Le président de la République, Félix Tshisekedi, prendra part ce dimanche 2 août aux cérémonies marquant la Journée nationale du GENOCOST, une commémoration dédiée aux millions de Congolais victimes des guerres et des violences qui ravagent le pays depuis près de trois décennies.
Par sa présence, le chef de l’État entend réaffirmer l’engagement de la République démocratique du Congo à préserver la mémoire des victimes et à faire en sorte que de telles tragédies ne se reproduisent plus.
Le GENOCOST, contraction de « Geno » pour génocide et de « Cost » pour coût, désigne le génocide congolais lié à l’exploitation des ressources naturelles du pays à des fins économiques.
Cette journée est devenue un symbole du devoir de mémoire et de la quête de justice pour les victimes des conflits.
Placée sous le signe de la mobilisation nationale, cette quatrième édition réunira les Congolais à travers toutes les provinces ainsi que dans les représentations diplomatiques de la RDC à l’étranger.
Cette initiative, recommandée par le président Tshisekedi lors d’un Conseil des ministres, vise à faire de cette commémoration un moment de recueillement, de dialogue et d’engagement en faveur de la paix.
Au-delà de l’hommage rendu aux victimes, cette journée s’inscrit dans la stratégie diplomatique engagée par Kinshasa pour obtenir la reconnaissance internationale du « génocide économique » perpétré en République démocratique du Congo.
Après avoir porté ce plaidoyer devant les Nations unies en 2025, les autorités congolaises comptent intensifier leurs démarches dans les grandes instances internationales afin de faire reconnaître les atrocités commises dans le pays.
Dans cette dynamique, un Conseil consultatif international a été mis en place pour accompagner ce processus.

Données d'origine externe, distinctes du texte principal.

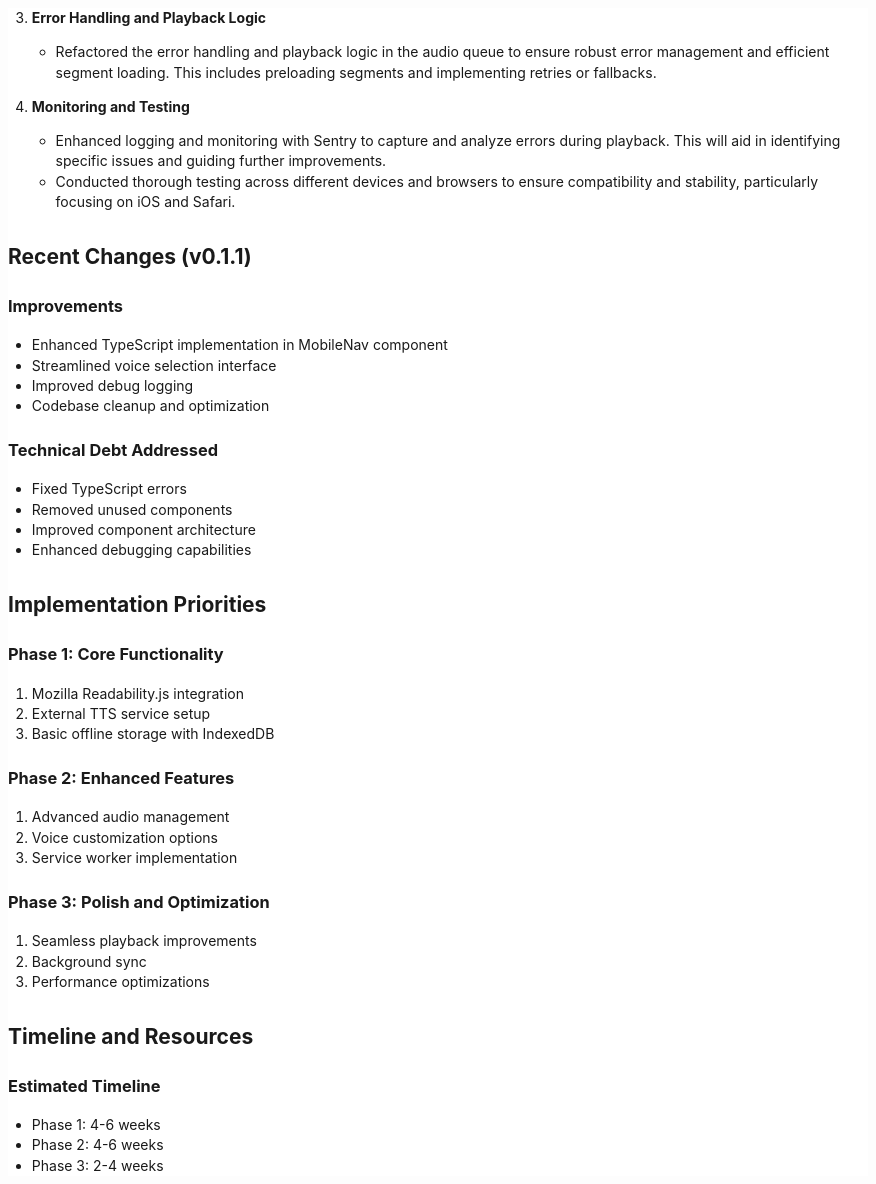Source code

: 3. **Error Handling and Playback Logic**
   - Refactored the error handling and playback logic in the audio queue to ensure robust error management and efficient segment loading. This includes preloading segments and implementing retries or fallbacks.

4. **Monitoring and Testing**
   - Enhanced logging and monitoring with Sentry to capture and analyze errors during playback. This will aid in identifying specific issues and guiding further improvements.
   - Conducted thorough testing across different devices and browsers to ensure compatibility and stability, particularly focusing on iOS and Safari.

## Recent Changes (v0.1.1)

### Improvements
- Enhanced TypeScript implementation in MobileNav component
- Streamlined voice selection interface
- Improved debug logging
- Codebase cleanup and optimization

### Technical Debt Addressed
- Fixed TypeScript errors
- Removed unused components
- Improved component architecture
- Enhanced debugging capabilities

## Implementation Priorities

### Phase 1: Core Functionality
1. Mozilla Readability.js integration
2. External TTS service setup
3. Basic offline storage with IndexedDB

### Phase 2: Enhanced Features
1. Advanced audio management
2. Voice customization options
3. Service worker implementation

### Phase 3: Polish and Optimization
1. Seamless playback improvements
2. Background sync
3. Performance optimizations

## Timeline and Resources

### Estimated Timeline
- Phase 1: 4-6 weeks
- Phase 2: 4-6 weeks
- Phase 3: 2-4 weeks
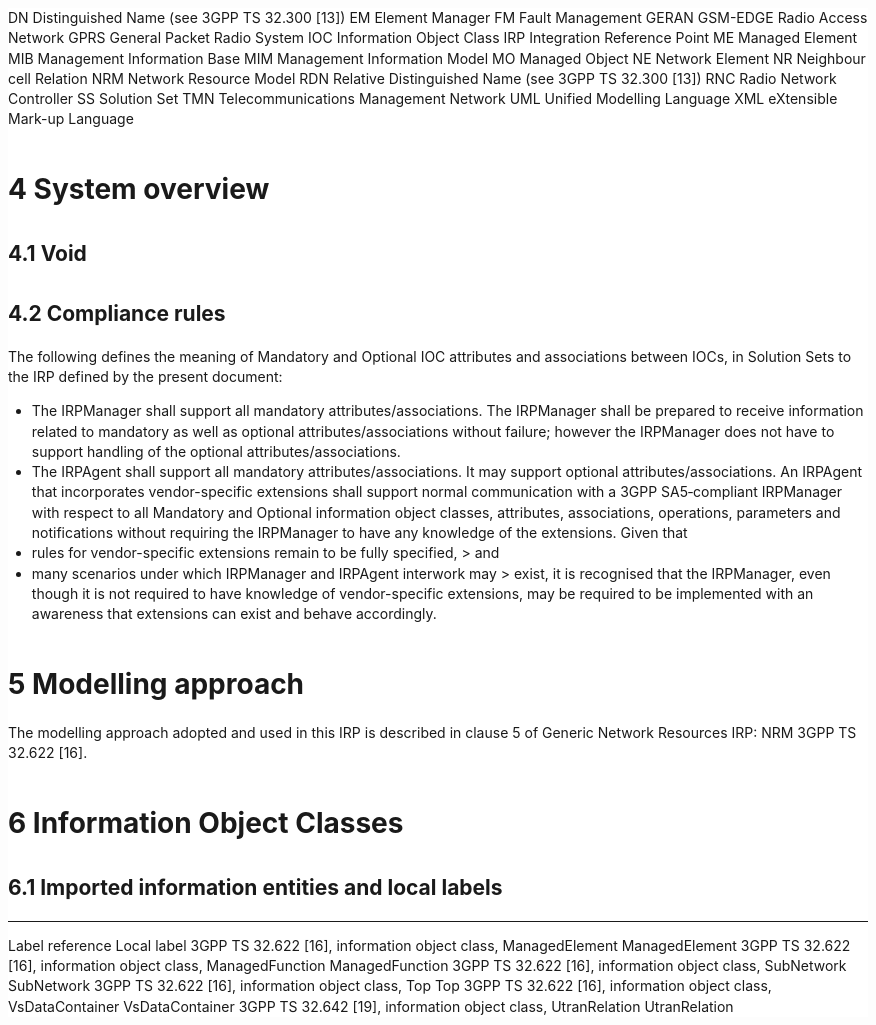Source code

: DN Distinguished Name (see 3GPP TS 32.300 [13])
EM Element Manager
FM Fault Management
GERAN GSM-EDGE Radio Access Network
GPRS General Packet Radio System
IOC Information Object Class
IRP Integration Reference Point
ME Managed Element
MIB Management Information Base
MIM Management Information Model
MO Managed Object
NE Network Element
NR Neighbour cell Relation
NRM Network Resource Model
RDN Relative Distinguished Name (see 3GPP TS 32.300 [13])
RNC Radio Network Controller
SS Solution Set
TMN Telecommunications Management Network
UML Unified Modelling Language
XML eXtensible Mark-up Language
# 4 System overview
## 4.1 Void
## 4.2 Compliance rules
The following defines the meaning of Mandatory and Optional IOC attributes and
associations between IOCs, in Solution Sets to the IRP defined by the present
document:
  * The IRPManager shall support all mandatory attributes/associations. The IRPManager shall be prepared to receive information related to mandatory as well as optional attributes/associations without failure; however the IRPManager does not have to support handling of the optional attributes/associations.
  * The IRPAgent shall support all mandatory attributes/associations. It may support optional attributes/associations.
An IRPAgent that incorporates vendor-specific extensions shall support normal
communication with a 3GPP SA5‑compliant IRPManager with respect to all
Mandatory and Optional information object classes, attributes, associations,
operations, parameters and notifications without requiring the IRPManager to
have any knowledge of the extensions.
Given that
  * rules for vendor-specific extensions remain to be fully specified, > and
  * many scenarios under which IRPManager and IRPAgent interwork may > exist,
it is recognised that the IRPManager, even though it is not required to have
knowledge of vendor-specific extensions, may be required to be implemented
with an awareness that extensions can exist and behave accordingly.
# 5 Modelling approach
The modelling approach adopted and used in this IRP is described in clause 5
of Generic Network Resources IRP: NRM 3GPP TS 32.622 [16].
# 6 Information Object Classes
## 6.1 Imported information entities and local labels
* * *
Label reference Local label 3GPP TS 32.622 [16], information object class,
ManagedElement ManagedElement 3GPP TS 32.622 [16], information object class,
ManagedFunction ManagedFunction 3GPP TS 32.622 [16], information object class,
SubNetwork SubNetwork 3GPP TS 32.622 [16], information object class, Top Top
3GPP TS 32.622 [16], information object class, VsDataContainer VsDataContainer
3GPP TS 32.642 [19], information object class, UtranRelation UtranRelation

Coprésidé par la défenseure des droits humains Julienne Lusenge et le juriste britannique Sir Howard Morrison KC, cet organe apportera son expertise au Fonds national de réparation des victimes de violences sexuelles (FONAREV) et à la Commission interministérielle d’aide aux victimes et d’appui aux réformes (CIA-VAR), afin de renforcer les mécanismes de justice transitionnelle et de contribuer à l’établissement des responsabilités pour les crimes commis en RDC.